I’m about to climb into the room and satisfy my dear heart’s wish when I see a catwalk in – seemingly out of nowhere – paws soft and nimble. My body stills of its own accord, transfixed by its fluid movement. Its wispy fur is completely grey – as if made of smoke. I think about it melting into the air – swirling and rising and breezing away to nowhere and everywhere. It jumps up onto the piano with practised ease and turns its head towards me, and my breath catches in my throat. Its eyes are stark green – and mine get involuntarily sucked into them, drawn by an invisible pull. I feel time slip away, peeling itself from the world in layers, crushed under the impalpable magic of the room, or perhaps the scrutinizing gaze of the cat.

I don’t know how much of it passes, but when the cat looks away, and I look back up – something unfamiliar and simultaneously homely taking birth in my belly – there’s the unmistakable figure of a man sitting on the piano stool. I never heard him walk in – no mellow pad of feet on the carpet, no whoosh of a quiet breath.

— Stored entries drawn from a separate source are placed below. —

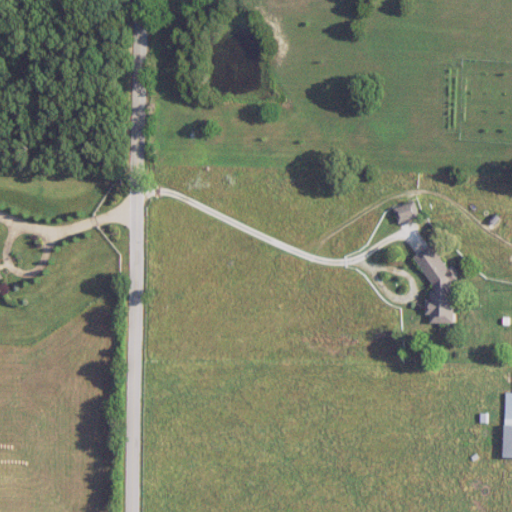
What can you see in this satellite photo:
building: (408, 212)
road: (96, 220)
road: (142, 256)
building: (440, 285)
building: (1, 286)
building: (508, 425)
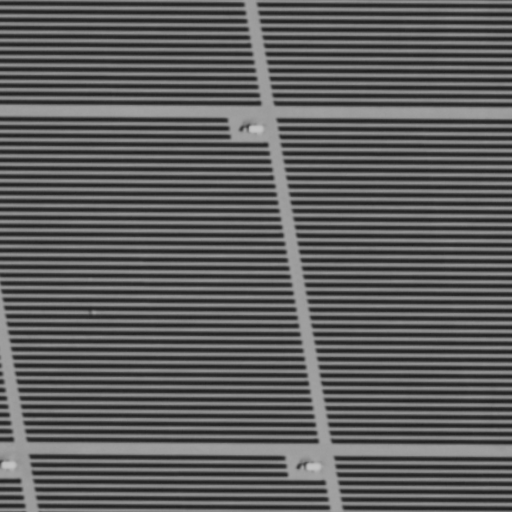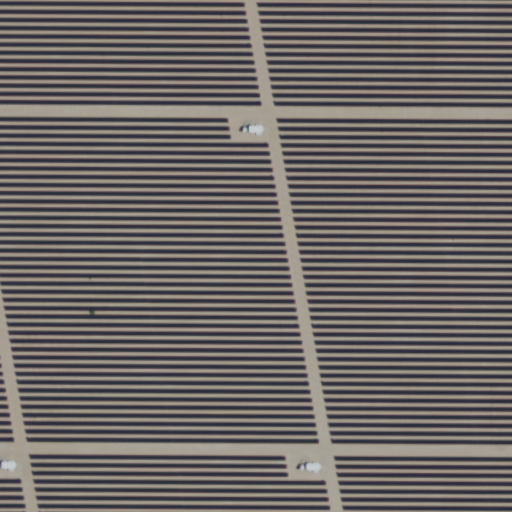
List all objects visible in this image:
solar farm: (256, 255)
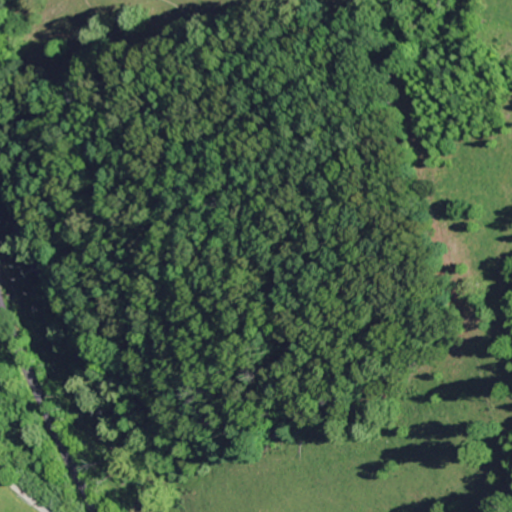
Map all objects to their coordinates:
road: (502, 246)
road: (44, 406)
road: (22, 492)
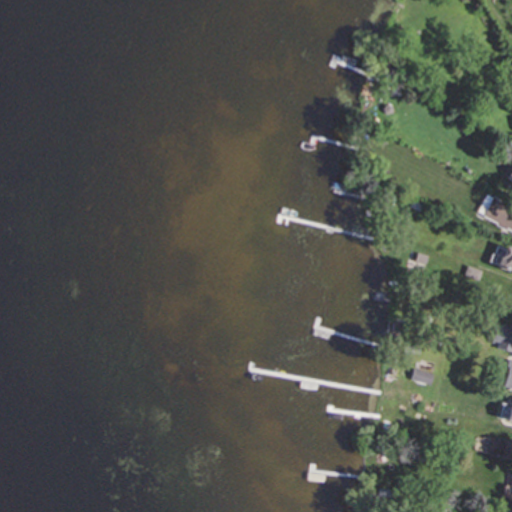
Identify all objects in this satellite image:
building: (507, 261)
building: (507, 410)
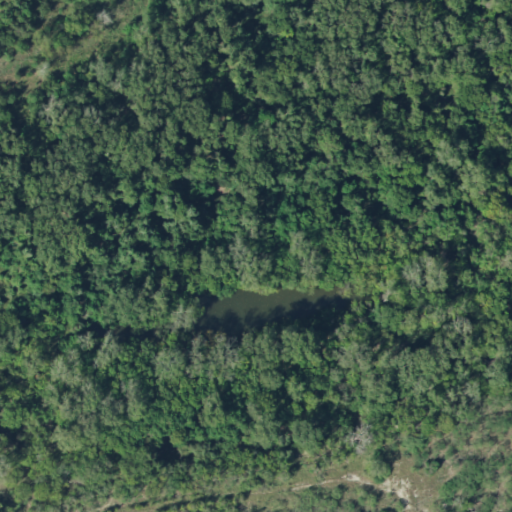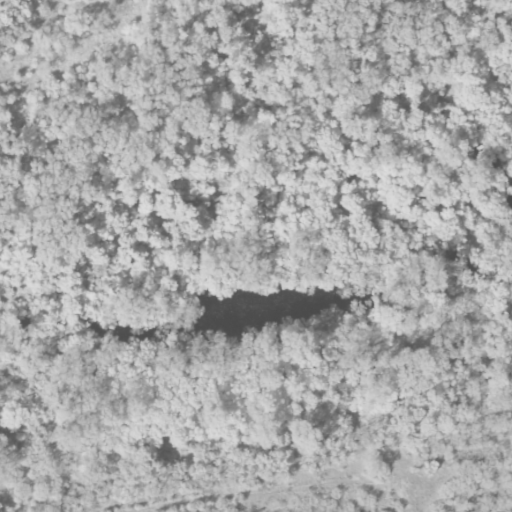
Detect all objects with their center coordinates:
park: (250, 402)
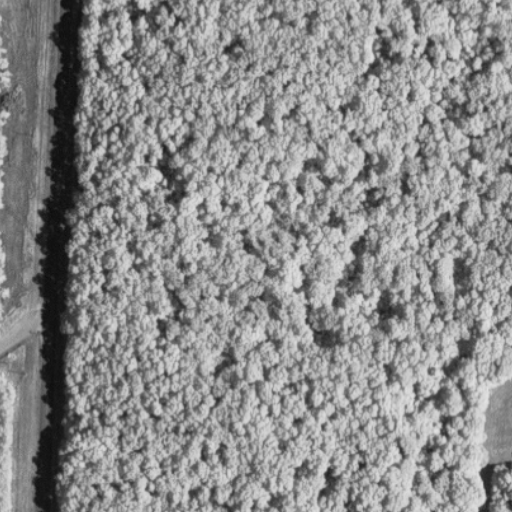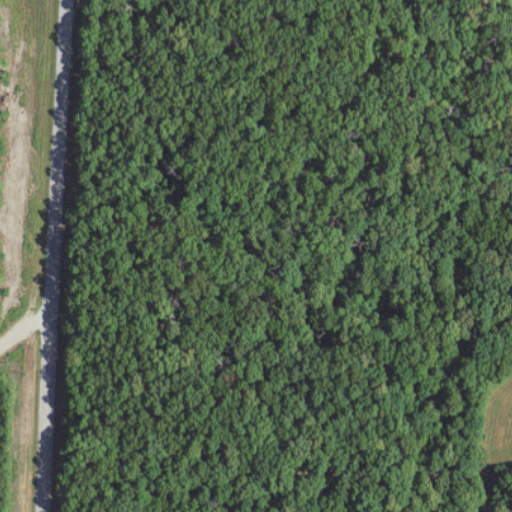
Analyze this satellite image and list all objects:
road: (64, 256)
road: (32, 325)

One moment there’s no one, and the next there he is – drenched in sunlight, his shoulders slumped and fingers ghosting over the piano keys, trembling hesitantly.

Unlike his pet – who has now stalked away and made its home in the crook of its owner’s ankles – he doesn’t seem to notice me. I watch him watch his wavering hands. I watch the ethereal sun rays twist and fold around him, watch them defy the laws of physics to touch all of him at once – to graze his cocoa hair, his fluttering eyelashes, his aureate skin. He takes a deep, rooting breath, and suddenly, music takes over the room, swallowing all the air like it’s an ocean wave.

I call it music, but, oh, it’s so much more. It's melancholy woven with melody, spilling from the man’s deft fingers onto the piano and from the air into my lungs. I feel it intertwine with my hair, slink into my veins, and wrap around me like a blanket that shouldn’t feel so comfortable.

I wonder if I’m growing wings.

I wonder if this man is an angel, and his cat is smoke, and his piano is alive and breathing.

I wonder if this place tore a gash in the fabric of the universe.

The song swells and swells, reaching a crescendo, filling me up with emotion that feels almost tangible – like if I reach my hand out, it will brush against the syrupy sadness in the room.

And just as soon as it came, the music is gone. My body suddenly feels empty, devoid of life, and my soul feels as if it’s been grounded after a soaring flight.

I can’t tell if it’s agonizing or relieving.

When I open my quivering eyes (when did I shut them?), I see, through their newborn blurry haze, that the man is gone, and so is his cat. The piano sits silently again, the magic sucked from the walls of the room, the light back to scientific normal.

I wonder if I’ll ever see them again. But I guess that is what Sunday mornings are all about.